**EXERCISE DESCRIPTION:** Rewrite the material from the line with "elevation (m): 2400" to the line with "elevation (m): 2750", substituting "collected by" for each "collectors" and leaving everything else unchanged.

>> BEGIN

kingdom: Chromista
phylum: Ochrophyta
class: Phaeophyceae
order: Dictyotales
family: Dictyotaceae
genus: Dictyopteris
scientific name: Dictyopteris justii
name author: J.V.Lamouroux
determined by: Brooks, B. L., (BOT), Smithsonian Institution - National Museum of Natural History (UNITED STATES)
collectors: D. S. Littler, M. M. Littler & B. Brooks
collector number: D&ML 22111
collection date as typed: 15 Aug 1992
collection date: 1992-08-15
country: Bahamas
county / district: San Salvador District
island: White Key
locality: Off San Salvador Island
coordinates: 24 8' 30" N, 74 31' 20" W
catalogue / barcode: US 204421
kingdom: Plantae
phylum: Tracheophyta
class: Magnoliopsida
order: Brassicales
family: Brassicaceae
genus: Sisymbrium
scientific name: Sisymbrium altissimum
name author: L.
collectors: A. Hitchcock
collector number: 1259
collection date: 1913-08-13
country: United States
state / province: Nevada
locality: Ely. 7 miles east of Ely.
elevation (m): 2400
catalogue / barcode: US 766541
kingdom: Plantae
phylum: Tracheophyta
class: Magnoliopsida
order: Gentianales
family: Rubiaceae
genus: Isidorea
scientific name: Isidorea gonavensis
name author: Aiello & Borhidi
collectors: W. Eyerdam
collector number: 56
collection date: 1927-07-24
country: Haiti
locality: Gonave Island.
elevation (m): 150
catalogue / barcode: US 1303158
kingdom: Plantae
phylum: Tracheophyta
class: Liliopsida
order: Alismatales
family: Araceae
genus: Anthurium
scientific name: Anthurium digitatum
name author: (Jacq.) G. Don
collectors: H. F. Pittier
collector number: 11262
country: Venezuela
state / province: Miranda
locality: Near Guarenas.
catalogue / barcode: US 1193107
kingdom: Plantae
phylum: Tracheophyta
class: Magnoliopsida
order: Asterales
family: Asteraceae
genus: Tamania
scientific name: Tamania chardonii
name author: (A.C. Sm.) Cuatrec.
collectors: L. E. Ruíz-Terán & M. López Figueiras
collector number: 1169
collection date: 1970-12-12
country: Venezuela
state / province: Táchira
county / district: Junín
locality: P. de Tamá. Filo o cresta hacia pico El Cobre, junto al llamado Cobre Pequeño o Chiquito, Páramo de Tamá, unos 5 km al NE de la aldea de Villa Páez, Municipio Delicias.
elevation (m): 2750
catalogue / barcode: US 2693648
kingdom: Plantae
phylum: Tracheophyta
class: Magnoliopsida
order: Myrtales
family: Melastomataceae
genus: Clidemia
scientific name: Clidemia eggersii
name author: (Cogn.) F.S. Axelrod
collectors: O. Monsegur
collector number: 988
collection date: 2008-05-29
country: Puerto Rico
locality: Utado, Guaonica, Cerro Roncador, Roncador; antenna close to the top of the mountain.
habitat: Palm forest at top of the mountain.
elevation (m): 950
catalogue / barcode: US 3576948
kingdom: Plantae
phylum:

>> END

**WRITTEN ANSWER:**
elevation (m): 2400
catalogue / barcode: US 766541
kingdom: Plantae
phylum: Tracheophyta
class: Magnoliopsida
order: Gentianales
family: Rubiaceae
genus: Isidorea
scientific name: Isidorea gonavensis
name author: Aiello & Borhidi
collected by: W. Eyerdam
collector number: 56
collection date: 1927-07-24
country: Haiti
locality: Gonave Island.
elevation (m): 150
catalogue / barcode: US 1303158
kingdom: Plantae
phylum: Tracheophyta
class: Liliopsida
order: Alismatales
family: Araceae
genus: Anthurium
scientific name: Anthurium digitatum
name author: (Jacq.) G. Don
collected by: H. F. Pittier
collector number: 11262
country: Venezuela
state / province: Miranda
locality: Near Guarenas.
catalogue / barcode: US 1193107
kingdom: Plantae
phylum: Tracheophyta
class: Magnoliopsida
order: Asterales
family: Asteraceae
genus: Tamania
scientific name: Tamania chardonii
name author: (A.C. Sm.) Cuatrec.
collected by: L. E. Ruíz-Terán & M. López Figueiras
collector number: 1169
collection date: 1970-12-12
country: Venezuela
state / province: Táchira
county / district: Junín
locality: P. de Tamá. Filo o cresta hacia pico El Cobre, junto al llamado Cobre Pequeño o Chiquito, Páramo de Tamá, unos 5 km al NE de la aldea de Villa Páez, Municipio Delicias.
elevation (m): 2750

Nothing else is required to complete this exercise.